Thursday 21 February 2019

Eyes on the skies

Last Saturday afternoon, I looked across Scapa Flow to the hills of Hoy, and initially thought that there had been more snow. Closer inspection revealed this not to be the case, as the effect was caused by a thin layer of cloud (or mist) hugging the hilltops. Owing to the ephemeral nature of these things, the leisurely progress of the cloud was not matched by my feverish fumbling with my camera.


On Sunday, at about the same time of day, we were treated to a very different set of lighting conditions. I had also fitted a larger lens to the camera, so couldn't fit all of the wanted image into one shot. Cue a stitching together of two photos to show the view of distant hills, Morven on the left and Ben Klibreck on the right.
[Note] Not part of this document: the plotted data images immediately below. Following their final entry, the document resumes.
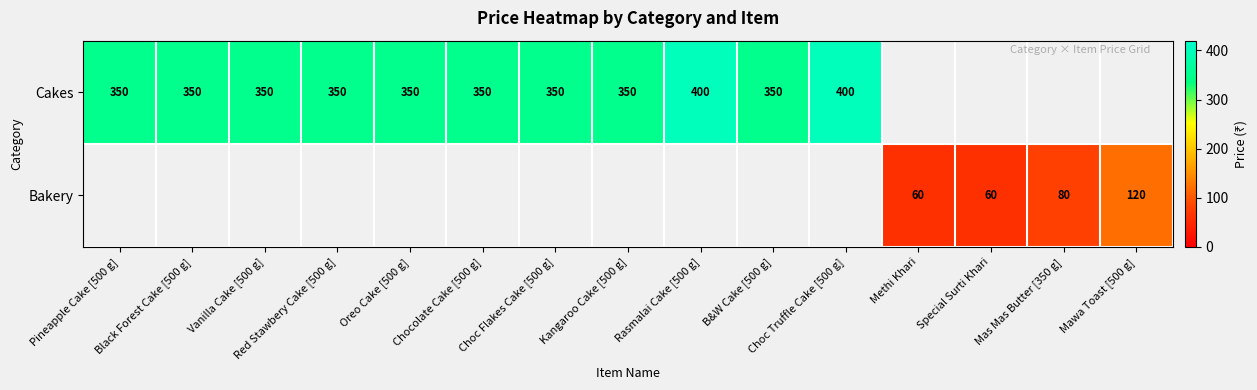

Is it true that Cakes equals 614 at Choc Truffle Cake [500 g]?

False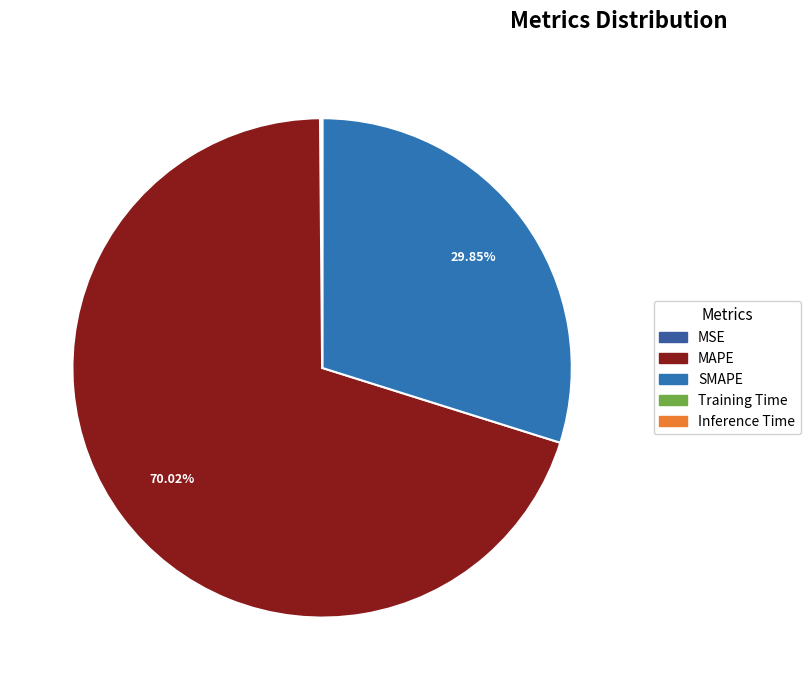

To the nearest percent, what portion does SMAPE represent?

30%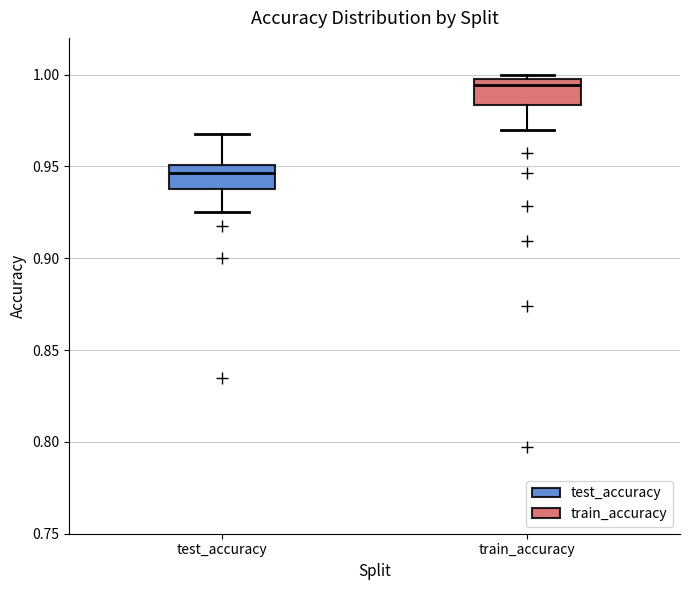

Which box has the lowest median line?

test_accuracy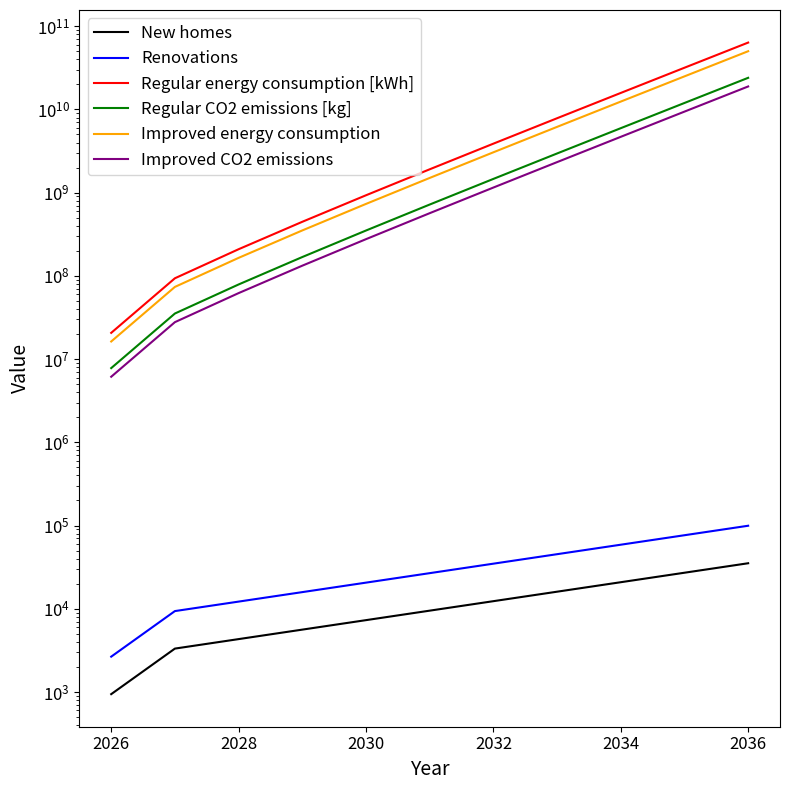

What are all the series names shown in the legend?

New homes, Renovations, Regular energy consumption [kWh], Regular CO2 emissions [kg], Improved energy consumption, Improved CO2 emissions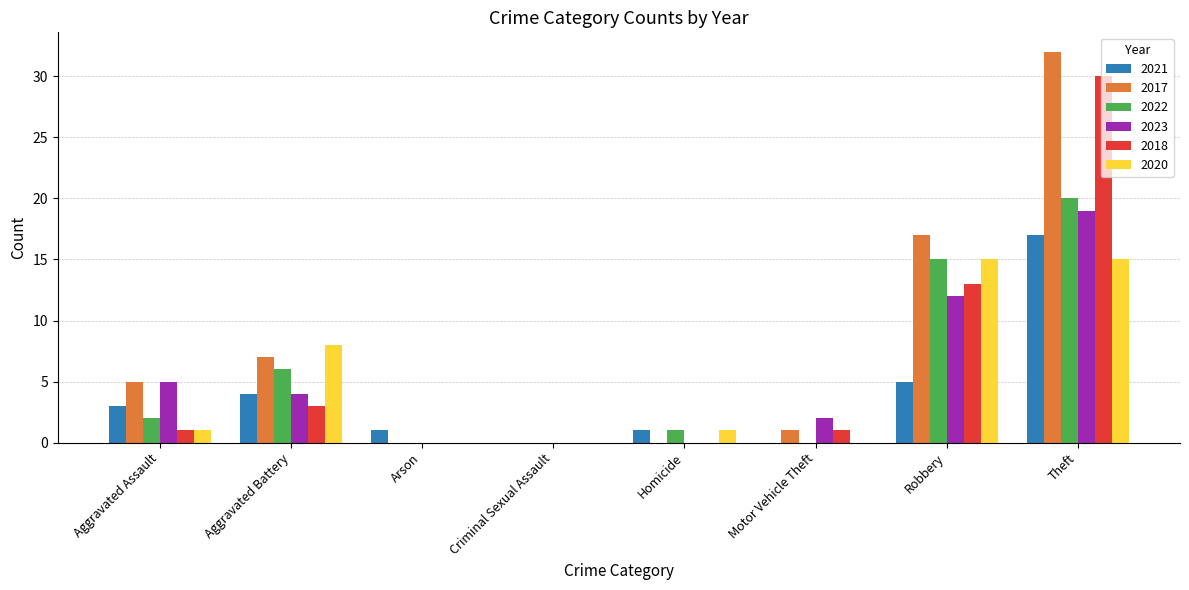

Between Homicide and Theft, which series saw the biggest shift?

2017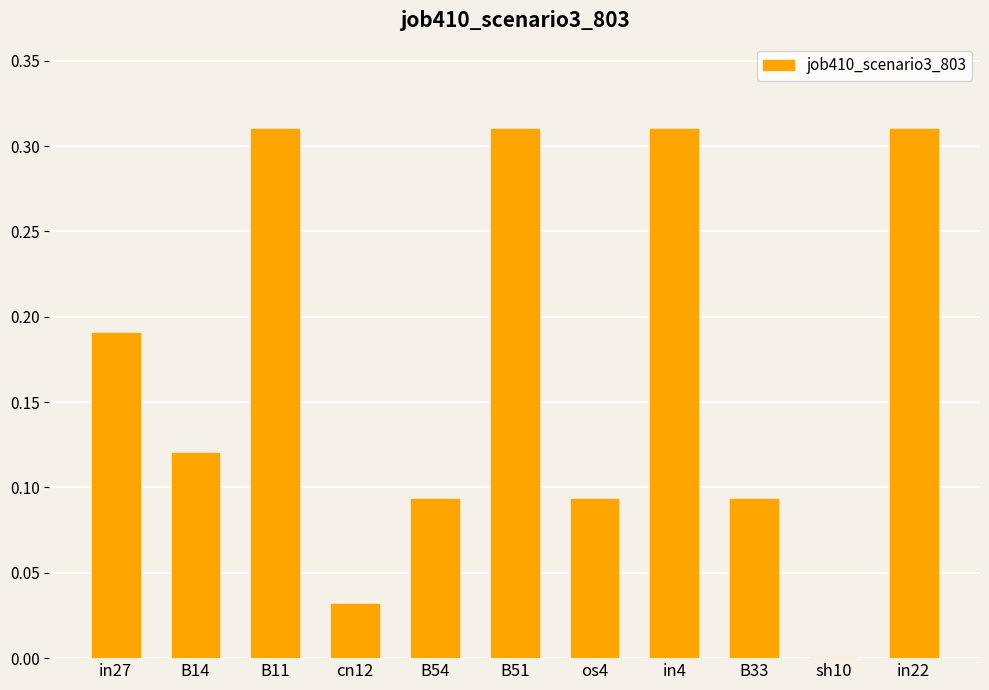

Count the values in the range 0 to 1.

11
And then, well, we were blessed with a rather spiffy sunset...


3 comments:

Mark said...

You live in a land of perpetually changing art! Amazing to see Ben Klibreck from Tense Towers mark-empty.blogspot.com that was a while back now...

Spadger said...

I think I can see the join Mr Wise!
At risk of being accused of high jacking your blog I feel should relate a VERY RARE recent wildlife incident? On a day off, I set out on what I thought would be a short 2 hour walk to the transmitter and back. It actually turned into an 11 mile 8.5hr walk. By about lunchtime I was close to the land of the 'good ship lollipop' and saw near on simultaneously from the same spot: 4 Buzzard, 2 Kites, 2 Kestrel (may have been same bird?), 1 sparrowhawk, 1 peregrine and 3 Raven!!!

Imperfect and Tense said...

JD, rapt attention on your part and raptor tension on theirs?

Mark, it doesn't stay the same for very long. If we have the same weather for three days in a row, folk become rather twitchy.